Qual será exatamente o resultado final dêste Segundo Concilio do Vaticano é difícil de prever agora, porque, assim como nos círculos protestantes, também há o grupo liberal e o ortodoxo dentro do catolicismo romano, sustentando alguns a interpretação absoluta e literal da Palavra; pendendo outros para a interpretação alegórica ou para a assim chamada interpretação científica. Mas qualquer que seja a decisão final do concilio, uma coisa é certa: Esta grande reunião em Roma, que desempenha uma tão significativa função ecumênica, há de exercer uma parte importante no estabelecimento final duma religião mundial, justamente antes de nosso Salvador Jesus Cristo voltar em glória.
O rápido desenrolar dos acontecimentos indica que nos aproximamos daquele tempo em que todo o mundo “se maravilhará após a bêsta”. Quando João viu em visão o completo restabelecimento dêste poder que “recebera um golpe mortal”, disse: “O mundo todo seguiu após a bêsta em surpreendente admiração” (Apoc. 13 : 3, The New English Bible).
•••
*Instruções de trabalho*:
Transcreva, do trecho acima sobre o Segundo Concílio do Vaticano, a parte que se inicia nas palavras que contêm "O rápido desenrolar" e se encerra em "New English Bible).".

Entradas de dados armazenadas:
•••
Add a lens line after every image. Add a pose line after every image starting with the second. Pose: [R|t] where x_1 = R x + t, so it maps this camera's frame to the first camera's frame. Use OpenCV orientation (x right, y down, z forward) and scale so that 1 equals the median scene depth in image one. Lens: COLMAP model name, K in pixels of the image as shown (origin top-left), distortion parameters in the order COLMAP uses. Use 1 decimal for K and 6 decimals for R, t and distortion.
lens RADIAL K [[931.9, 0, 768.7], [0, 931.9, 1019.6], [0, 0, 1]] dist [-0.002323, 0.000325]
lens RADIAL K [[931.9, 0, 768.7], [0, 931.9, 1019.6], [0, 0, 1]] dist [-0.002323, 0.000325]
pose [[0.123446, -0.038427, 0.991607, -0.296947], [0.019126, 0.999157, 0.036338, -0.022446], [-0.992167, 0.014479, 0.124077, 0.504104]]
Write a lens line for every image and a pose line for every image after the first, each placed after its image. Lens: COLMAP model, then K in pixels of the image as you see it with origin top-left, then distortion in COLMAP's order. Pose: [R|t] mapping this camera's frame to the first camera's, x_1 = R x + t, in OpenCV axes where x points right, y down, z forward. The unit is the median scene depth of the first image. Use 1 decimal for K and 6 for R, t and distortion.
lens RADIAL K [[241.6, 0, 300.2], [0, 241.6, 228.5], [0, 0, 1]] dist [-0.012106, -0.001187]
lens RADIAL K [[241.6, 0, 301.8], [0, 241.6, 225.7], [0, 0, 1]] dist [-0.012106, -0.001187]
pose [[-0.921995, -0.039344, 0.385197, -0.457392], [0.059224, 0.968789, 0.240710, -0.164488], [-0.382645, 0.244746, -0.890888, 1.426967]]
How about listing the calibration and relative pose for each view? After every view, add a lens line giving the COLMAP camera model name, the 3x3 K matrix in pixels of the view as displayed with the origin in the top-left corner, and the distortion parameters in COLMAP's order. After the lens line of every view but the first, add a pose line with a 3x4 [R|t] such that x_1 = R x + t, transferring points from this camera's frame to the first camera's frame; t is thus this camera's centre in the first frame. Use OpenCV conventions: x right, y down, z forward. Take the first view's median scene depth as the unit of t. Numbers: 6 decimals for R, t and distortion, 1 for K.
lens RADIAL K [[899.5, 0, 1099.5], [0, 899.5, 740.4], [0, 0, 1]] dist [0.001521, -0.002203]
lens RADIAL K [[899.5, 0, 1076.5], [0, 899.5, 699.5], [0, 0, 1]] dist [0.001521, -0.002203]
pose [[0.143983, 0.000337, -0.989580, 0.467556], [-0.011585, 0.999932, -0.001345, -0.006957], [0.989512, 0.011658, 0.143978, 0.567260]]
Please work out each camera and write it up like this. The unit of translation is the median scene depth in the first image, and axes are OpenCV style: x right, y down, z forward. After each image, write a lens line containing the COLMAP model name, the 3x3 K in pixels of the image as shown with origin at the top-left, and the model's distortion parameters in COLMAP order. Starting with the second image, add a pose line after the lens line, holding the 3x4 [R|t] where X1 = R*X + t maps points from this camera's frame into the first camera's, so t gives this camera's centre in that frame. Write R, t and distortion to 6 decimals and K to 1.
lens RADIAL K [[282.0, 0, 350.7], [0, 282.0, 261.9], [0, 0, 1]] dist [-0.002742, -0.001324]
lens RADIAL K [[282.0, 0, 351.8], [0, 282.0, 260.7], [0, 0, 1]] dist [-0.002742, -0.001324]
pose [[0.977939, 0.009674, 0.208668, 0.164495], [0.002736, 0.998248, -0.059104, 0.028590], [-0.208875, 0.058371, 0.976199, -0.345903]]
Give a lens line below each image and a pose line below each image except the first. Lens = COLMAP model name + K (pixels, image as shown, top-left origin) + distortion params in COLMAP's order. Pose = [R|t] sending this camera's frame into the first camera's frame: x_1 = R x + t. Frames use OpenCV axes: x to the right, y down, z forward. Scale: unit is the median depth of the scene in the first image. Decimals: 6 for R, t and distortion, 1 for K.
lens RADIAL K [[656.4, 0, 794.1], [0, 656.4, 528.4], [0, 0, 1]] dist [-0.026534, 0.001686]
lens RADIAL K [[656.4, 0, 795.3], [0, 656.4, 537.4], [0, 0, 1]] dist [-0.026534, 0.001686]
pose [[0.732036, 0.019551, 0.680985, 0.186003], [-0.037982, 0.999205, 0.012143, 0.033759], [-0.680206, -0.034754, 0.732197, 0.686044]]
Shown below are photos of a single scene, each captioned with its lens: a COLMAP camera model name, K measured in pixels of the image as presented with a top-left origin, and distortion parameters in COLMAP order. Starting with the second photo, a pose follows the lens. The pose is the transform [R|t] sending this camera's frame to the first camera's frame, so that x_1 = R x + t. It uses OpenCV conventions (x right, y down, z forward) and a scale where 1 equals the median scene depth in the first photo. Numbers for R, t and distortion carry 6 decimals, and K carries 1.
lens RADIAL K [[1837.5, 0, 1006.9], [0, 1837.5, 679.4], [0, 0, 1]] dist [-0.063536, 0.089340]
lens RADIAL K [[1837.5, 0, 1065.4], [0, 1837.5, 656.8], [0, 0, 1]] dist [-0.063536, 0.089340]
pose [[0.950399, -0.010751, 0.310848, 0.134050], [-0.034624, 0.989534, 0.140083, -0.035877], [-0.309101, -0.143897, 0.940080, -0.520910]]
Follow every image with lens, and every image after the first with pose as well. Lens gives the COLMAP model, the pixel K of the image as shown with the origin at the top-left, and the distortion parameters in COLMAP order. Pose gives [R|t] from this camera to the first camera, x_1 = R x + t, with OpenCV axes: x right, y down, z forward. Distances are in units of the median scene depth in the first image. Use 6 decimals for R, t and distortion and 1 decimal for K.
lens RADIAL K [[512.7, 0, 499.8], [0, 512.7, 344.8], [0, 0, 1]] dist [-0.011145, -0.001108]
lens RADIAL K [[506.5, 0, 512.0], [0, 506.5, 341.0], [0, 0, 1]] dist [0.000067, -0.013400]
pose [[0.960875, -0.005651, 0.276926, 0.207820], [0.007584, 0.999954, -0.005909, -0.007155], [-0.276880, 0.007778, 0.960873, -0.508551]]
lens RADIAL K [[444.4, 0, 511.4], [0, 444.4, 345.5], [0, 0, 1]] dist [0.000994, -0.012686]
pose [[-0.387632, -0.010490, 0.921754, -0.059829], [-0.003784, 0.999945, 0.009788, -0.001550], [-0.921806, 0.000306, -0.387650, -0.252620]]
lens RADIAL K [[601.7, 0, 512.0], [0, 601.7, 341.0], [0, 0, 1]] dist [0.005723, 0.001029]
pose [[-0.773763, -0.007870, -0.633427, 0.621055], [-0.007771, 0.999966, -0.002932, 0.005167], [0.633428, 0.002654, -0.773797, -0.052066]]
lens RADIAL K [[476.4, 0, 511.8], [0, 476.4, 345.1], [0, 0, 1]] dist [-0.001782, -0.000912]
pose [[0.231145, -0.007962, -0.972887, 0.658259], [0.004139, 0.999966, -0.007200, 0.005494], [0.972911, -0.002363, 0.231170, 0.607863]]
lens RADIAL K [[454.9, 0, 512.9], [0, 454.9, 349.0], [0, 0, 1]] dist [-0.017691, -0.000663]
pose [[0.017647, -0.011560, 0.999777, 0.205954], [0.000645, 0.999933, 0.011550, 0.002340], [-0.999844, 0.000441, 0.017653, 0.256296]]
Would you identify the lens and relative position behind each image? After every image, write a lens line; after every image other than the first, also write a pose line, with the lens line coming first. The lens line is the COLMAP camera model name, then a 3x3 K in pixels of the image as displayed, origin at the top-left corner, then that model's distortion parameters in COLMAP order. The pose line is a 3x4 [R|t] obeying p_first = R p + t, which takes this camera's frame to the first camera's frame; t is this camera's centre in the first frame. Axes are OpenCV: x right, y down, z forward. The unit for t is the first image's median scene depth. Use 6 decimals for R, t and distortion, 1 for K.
•••
*Resultado do exercício*:
O rápido desenrolar dos acontecimentos indica que nos aproximamos daquele tempo em que todo o mundo “se maravilhará após a bêsta”. Quando João viu em visão o completo restabelecimento dêste poder que “recebera um golpe mortal”, disse: “O mundo todo seguiu após a bêsta em surpreendente admiração” (Apoc. 13 : 3, The New English Bible).